* [Task instructions]: Reproduce verbatim every line from the one containing "KATER KASIMIR PÄLSBOLL - 1 ST" down to the end of the rows below. Leave the pictures out.

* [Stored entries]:
☆ ☆ ☆ ☆ ☆

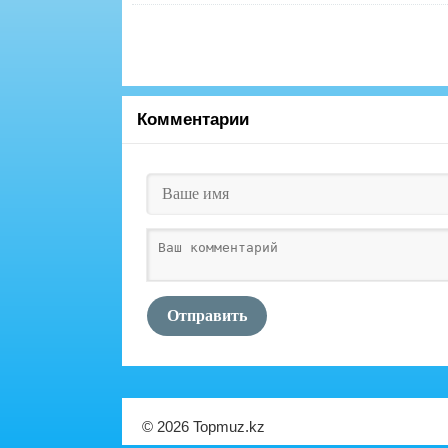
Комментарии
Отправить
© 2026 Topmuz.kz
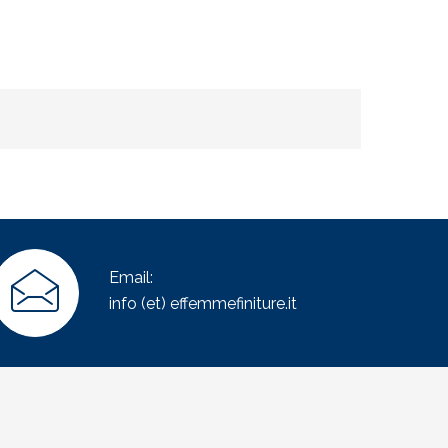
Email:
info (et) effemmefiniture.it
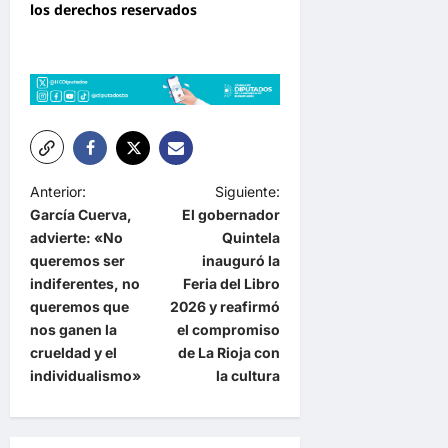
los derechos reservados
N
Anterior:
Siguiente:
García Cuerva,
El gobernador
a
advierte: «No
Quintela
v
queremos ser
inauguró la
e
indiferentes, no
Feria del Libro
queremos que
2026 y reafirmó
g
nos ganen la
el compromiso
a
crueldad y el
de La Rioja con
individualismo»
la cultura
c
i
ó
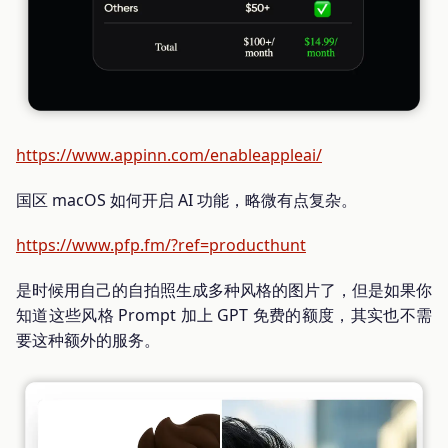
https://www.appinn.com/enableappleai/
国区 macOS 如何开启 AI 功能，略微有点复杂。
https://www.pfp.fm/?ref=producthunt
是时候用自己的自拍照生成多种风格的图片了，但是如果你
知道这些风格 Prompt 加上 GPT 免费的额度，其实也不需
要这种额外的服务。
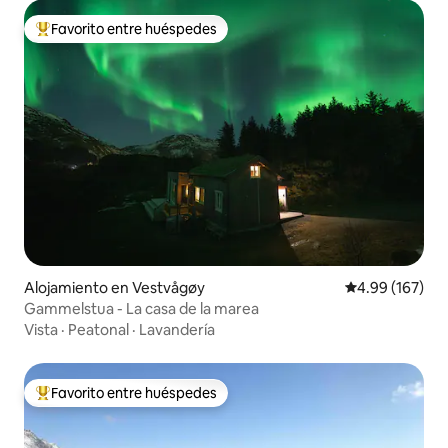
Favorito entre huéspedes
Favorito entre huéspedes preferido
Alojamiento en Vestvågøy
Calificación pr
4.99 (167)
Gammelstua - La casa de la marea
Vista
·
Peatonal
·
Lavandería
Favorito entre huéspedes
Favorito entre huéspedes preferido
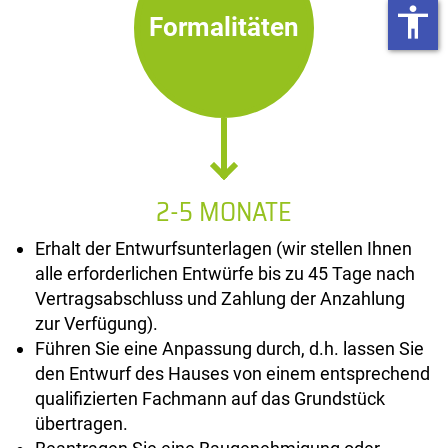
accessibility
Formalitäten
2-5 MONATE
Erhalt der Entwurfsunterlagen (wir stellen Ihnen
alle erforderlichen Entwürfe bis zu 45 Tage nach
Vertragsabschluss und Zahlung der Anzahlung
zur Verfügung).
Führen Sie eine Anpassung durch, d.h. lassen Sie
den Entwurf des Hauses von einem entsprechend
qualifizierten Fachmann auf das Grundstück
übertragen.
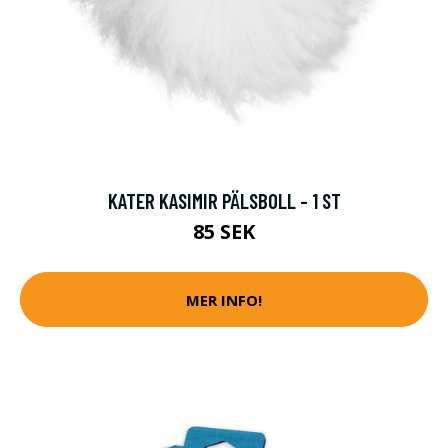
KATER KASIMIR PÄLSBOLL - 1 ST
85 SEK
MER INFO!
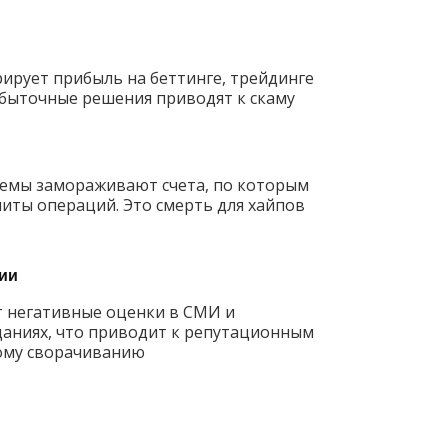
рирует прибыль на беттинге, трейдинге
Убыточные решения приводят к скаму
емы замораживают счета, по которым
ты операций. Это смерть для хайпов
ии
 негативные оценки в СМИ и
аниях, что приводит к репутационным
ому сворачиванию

☆ ☆ ☆ ☆ ☆

* [Task answer]:
KATER KASIMIR PÄLSBOLL - 1 ST
85 SEK
MER INFO!
рирует прибыль на беттинге, трейдинге
Убыточные решения приводят к скаму
емы замораживают счета, по которым
ты операций. Это смерть для хайпов
ии
 негативные оценки в СМИ и
аниях, что приводит к репутационным
ому сворачиванию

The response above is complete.